Segment Start: INFORMATION SHOWN

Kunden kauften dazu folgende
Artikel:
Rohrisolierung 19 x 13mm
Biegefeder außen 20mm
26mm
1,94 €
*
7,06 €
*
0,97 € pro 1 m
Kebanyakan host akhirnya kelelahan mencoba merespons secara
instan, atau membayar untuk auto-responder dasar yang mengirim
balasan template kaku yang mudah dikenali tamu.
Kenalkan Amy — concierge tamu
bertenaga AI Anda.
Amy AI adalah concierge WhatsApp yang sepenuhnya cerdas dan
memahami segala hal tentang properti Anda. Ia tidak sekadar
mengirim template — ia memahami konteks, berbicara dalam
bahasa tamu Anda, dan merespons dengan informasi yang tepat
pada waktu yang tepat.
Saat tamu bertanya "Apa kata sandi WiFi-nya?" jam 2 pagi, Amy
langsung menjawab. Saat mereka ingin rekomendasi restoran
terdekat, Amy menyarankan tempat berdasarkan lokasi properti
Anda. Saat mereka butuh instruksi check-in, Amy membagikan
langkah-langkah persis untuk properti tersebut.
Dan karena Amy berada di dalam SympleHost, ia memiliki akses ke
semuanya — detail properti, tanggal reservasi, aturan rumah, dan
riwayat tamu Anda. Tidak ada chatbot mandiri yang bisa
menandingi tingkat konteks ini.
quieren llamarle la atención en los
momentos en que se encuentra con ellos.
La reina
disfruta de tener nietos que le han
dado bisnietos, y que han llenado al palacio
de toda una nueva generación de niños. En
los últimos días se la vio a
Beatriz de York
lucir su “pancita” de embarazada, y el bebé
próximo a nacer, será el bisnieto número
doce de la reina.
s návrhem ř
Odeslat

Segment End: INFORMATION SHOWN
Segment Start: INFORMATION SHOWN

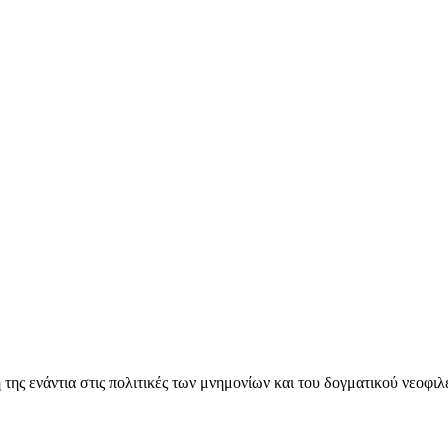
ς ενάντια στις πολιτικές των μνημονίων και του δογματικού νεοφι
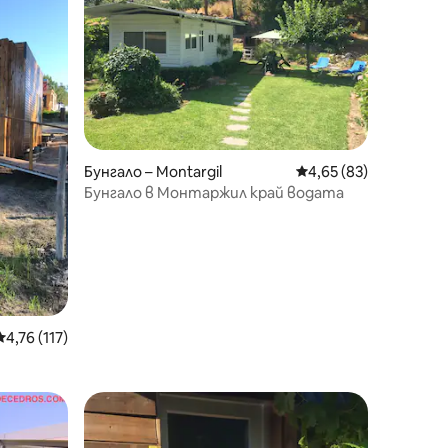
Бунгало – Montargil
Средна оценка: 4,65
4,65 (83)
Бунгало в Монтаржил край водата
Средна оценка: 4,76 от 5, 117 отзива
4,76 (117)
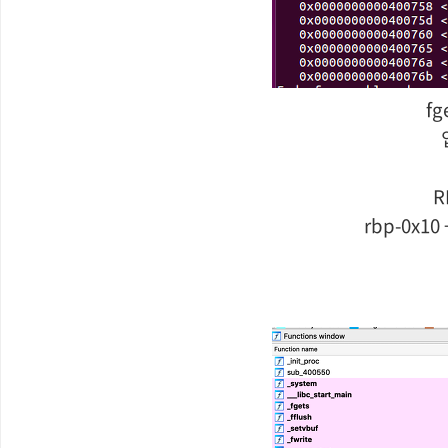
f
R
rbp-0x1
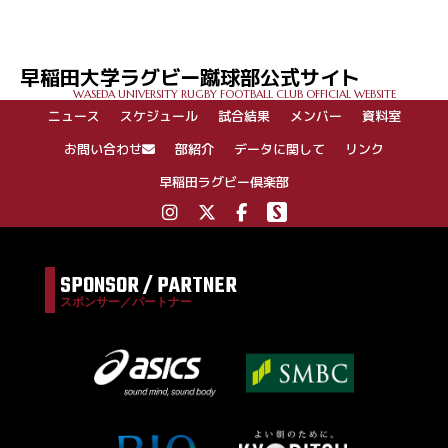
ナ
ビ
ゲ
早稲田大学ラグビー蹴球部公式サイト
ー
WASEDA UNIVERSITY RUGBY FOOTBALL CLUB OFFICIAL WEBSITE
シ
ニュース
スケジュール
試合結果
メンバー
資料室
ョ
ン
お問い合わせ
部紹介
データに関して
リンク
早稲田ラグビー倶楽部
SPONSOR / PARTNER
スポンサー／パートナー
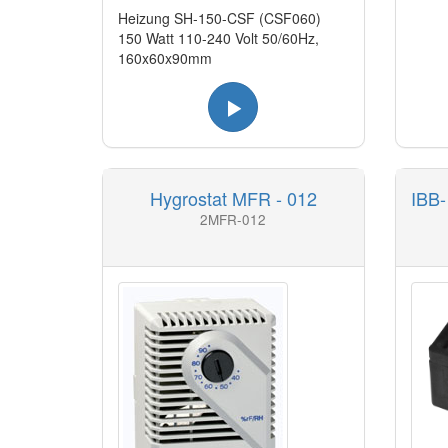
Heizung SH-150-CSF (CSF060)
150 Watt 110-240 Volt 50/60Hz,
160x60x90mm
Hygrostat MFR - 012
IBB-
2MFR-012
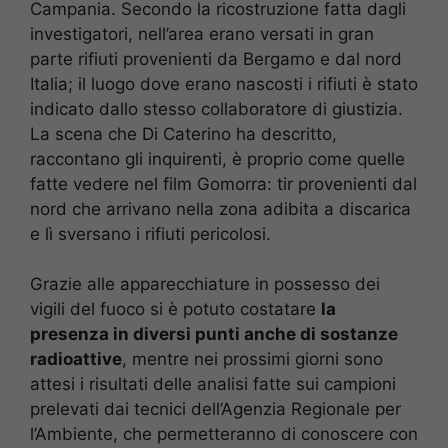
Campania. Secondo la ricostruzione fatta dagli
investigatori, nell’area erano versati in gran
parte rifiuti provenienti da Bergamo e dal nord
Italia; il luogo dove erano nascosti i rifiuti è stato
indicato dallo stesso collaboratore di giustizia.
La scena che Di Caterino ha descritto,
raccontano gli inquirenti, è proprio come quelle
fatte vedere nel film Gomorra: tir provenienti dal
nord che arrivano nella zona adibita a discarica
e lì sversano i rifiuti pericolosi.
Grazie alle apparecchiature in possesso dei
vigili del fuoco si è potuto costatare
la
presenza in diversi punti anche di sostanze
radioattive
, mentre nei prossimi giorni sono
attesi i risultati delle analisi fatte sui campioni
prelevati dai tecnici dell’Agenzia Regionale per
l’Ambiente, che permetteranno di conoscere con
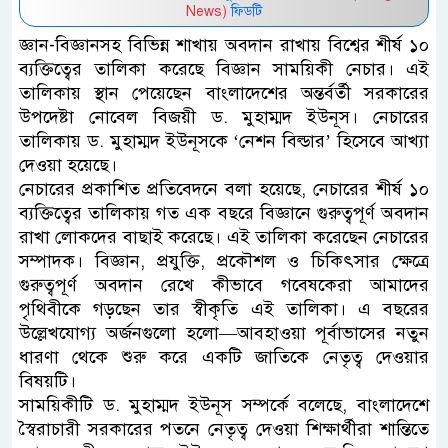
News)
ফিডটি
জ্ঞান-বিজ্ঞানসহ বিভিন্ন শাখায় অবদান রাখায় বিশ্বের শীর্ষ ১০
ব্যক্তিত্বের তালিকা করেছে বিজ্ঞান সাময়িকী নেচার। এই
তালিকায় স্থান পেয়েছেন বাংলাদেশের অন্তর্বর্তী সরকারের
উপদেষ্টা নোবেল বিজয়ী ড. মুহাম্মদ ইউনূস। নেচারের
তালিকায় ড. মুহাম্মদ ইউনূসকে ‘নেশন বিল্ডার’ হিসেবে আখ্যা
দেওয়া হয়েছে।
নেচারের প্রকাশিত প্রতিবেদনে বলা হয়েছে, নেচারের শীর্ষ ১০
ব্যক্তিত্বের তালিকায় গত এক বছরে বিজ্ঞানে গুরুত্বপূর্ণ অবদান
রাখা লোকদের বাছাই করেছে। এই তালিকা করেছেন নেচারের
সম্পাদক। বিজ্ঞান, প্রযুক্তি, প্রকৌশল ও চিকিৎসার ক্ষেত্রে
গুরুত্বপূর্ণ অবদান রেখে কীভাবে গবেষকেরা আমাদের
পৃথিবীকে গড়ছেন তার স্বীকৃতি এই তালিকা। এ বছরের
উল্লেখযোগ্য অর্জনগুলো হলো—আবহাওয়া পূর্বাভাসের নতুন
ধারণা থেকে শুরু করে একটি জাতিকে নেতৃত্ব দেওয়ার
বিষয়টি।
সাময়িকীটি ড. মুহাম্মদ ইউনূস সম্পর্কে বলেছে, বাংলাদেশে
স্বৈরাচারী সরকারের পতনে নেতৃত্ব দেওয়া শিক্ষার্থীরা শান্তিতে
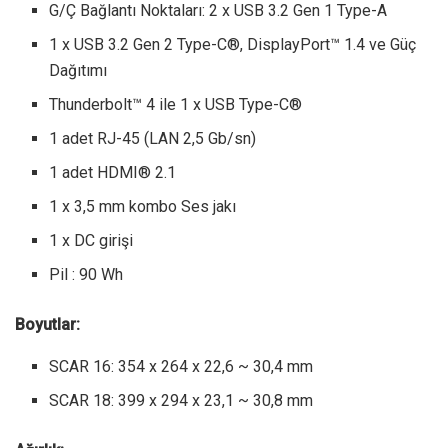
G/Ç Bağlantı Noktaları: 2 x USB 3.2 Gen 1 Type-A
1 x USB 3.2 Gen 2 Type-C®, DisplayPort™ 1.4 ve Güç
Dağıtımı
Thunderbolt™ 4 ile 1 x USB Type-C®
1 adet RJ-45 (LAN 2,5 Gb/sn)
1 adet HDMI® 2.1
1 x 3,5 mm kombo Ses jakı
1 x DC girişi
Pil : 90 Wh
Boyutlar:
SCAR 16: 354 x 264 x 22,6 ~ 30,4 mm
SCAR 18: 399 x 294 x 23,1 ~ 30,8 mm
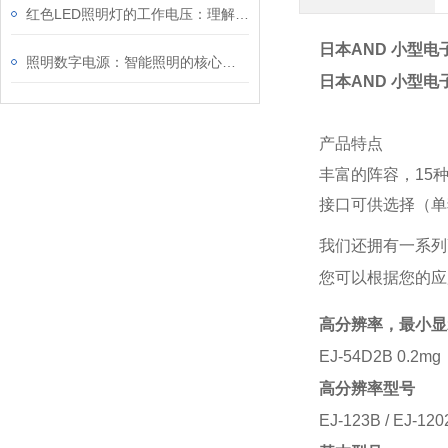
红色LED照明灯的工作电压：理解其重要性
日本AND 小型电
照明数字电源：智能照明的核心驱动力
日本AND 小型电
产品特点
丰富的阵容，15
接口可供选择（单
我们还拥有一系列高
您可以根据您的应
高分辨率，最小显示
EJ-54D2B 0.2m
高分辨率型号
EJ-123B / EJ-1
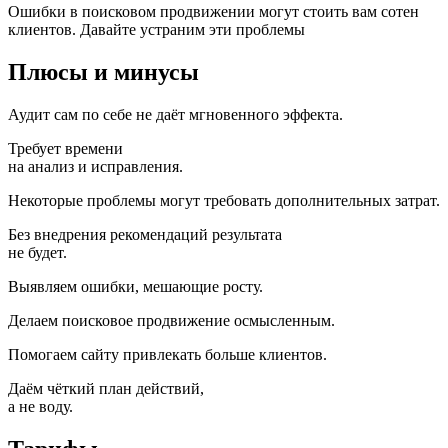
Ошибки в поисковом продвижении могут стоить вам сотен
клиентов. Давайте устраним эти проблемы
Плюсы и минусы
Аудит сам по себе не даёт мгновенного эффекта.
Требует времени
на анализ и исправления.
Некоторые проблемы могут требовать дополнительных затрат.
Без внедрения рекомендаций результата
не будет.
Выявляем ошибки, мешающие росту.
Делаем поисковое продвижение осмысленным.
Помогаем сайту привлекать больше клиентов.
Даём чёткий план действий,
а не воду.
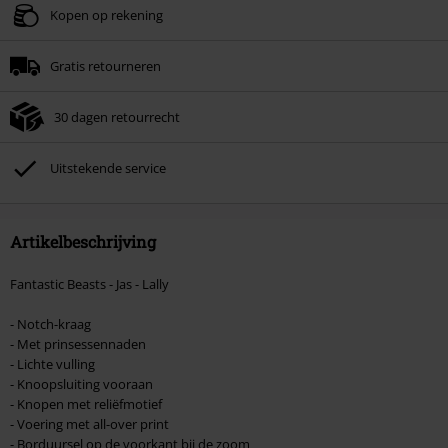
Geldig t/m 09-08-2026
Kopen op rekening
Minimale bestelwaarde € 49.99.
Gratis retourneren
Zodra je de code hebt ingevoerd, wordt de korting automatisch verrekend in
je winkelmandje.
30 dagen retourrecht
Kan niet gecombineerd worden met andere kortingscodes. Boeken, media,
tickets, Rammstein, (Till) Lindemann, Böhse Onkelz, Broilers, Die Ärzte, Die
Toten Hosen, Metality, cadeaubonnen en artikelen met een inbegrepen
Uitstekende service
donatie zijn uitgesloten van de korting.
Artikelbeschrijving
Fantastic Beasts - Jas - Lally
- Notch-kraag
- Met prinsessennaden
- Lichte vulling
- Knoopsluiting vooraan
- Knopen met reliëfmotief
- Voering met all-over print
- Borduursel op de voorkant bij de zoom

Segment End: INFORMATION SHOWN
Segment Start: INFORMATION SHOWN

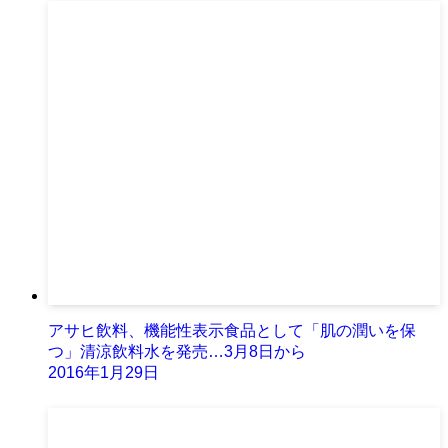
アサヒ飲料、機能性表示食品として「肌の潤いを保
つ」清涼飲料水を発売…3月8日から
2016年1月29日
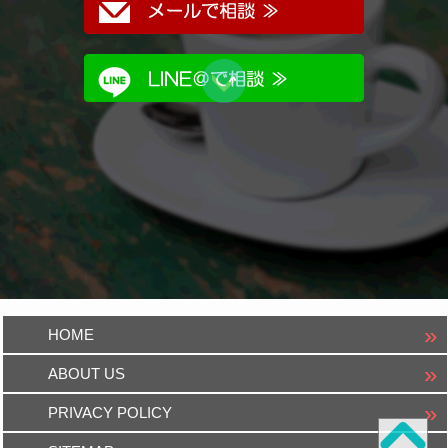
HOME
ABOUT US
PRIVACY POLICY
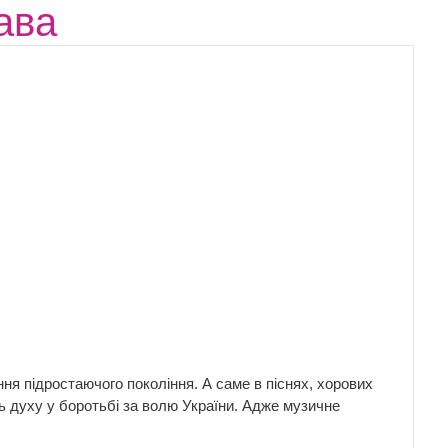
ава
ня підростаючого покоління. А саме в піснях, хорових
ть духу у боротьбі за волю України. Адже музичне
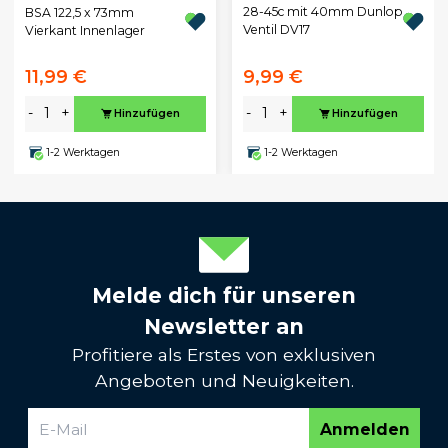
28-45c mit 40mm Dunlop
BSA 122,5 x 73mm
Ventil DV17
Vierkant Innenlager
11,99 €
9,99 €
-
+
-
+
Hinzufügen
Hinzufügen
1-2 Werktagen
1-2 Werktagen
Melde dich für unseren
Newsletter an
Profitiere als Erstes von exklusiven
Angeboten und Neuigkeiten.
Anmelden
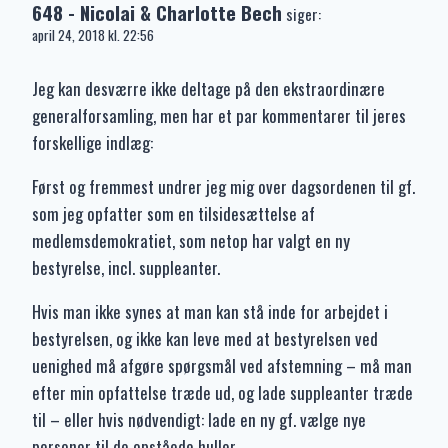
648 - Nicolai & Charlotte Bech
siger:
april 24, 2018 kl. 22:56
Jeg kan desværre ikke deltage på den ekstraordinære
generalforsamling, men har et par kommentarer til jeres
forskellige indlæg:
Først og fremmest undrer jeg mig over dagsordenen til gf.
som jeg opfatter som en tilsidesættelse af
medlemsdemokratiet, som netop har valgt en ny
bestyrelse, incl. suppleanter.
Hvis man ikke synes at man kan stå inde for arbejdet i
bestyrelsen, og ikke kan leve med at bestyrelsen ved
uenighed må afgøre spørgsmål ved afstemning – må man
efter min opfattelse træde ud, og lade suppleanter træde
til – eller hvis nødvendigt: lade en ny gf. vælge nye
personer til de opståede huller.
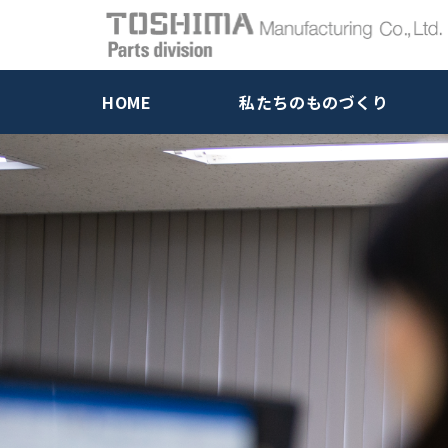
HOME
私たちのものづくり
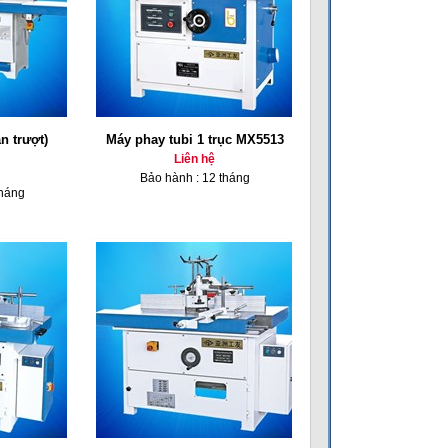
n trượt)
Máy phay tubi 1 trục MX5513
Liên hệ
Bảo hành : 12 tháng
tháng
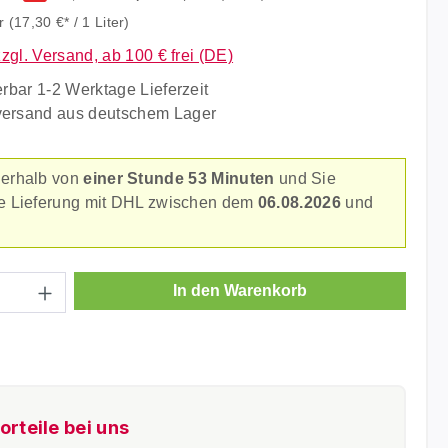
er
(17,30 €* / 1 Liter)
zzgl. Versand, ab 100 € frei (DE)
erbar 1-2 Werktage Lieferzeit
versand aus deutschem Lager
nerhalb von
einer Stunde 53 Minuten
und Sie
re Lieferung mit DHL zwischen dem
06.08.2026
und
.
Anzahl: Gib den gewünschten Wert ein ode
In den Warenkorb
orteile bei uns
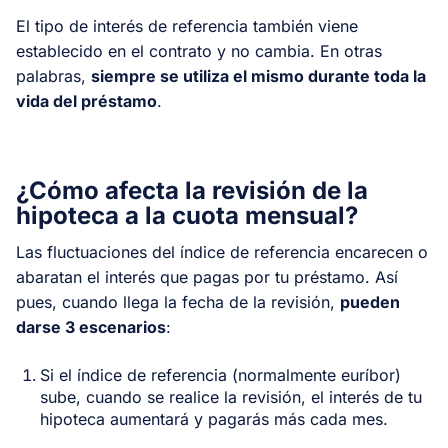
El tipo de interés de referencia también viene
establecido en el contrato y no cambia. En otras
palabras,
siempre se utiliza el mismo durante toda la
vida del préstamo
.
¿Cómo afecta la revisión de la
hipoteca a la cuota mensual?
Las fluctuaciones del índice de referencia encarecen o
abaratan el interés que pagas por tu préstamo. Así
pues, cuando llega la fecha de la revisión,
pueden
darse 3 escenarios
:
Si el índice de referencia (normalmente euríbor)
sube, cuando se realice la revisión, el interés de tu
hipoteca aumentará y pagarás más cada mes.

Segment End: INFORMATION SHOWN

- [REQUIRED WORK] All lines in the listing above from the line containing "Toten Hosen, Metality, cadeaubonnen" to the line containing "- Lichte vulling", inclusive, should be retyped exactly; no other lines should appear.

- [RESULT OF THE EXERCISE]
Toten Hosen, Metality, cadeaubonnen en artikelen met een inbegrepen
Uitstekende service
donatie zijn uitgesloten van de korting.
Artikelbeschrijving
Fantastic Beasts - Jas - Lally
- Notch-kraag
- Met prinsessennaden
- Lichte vulling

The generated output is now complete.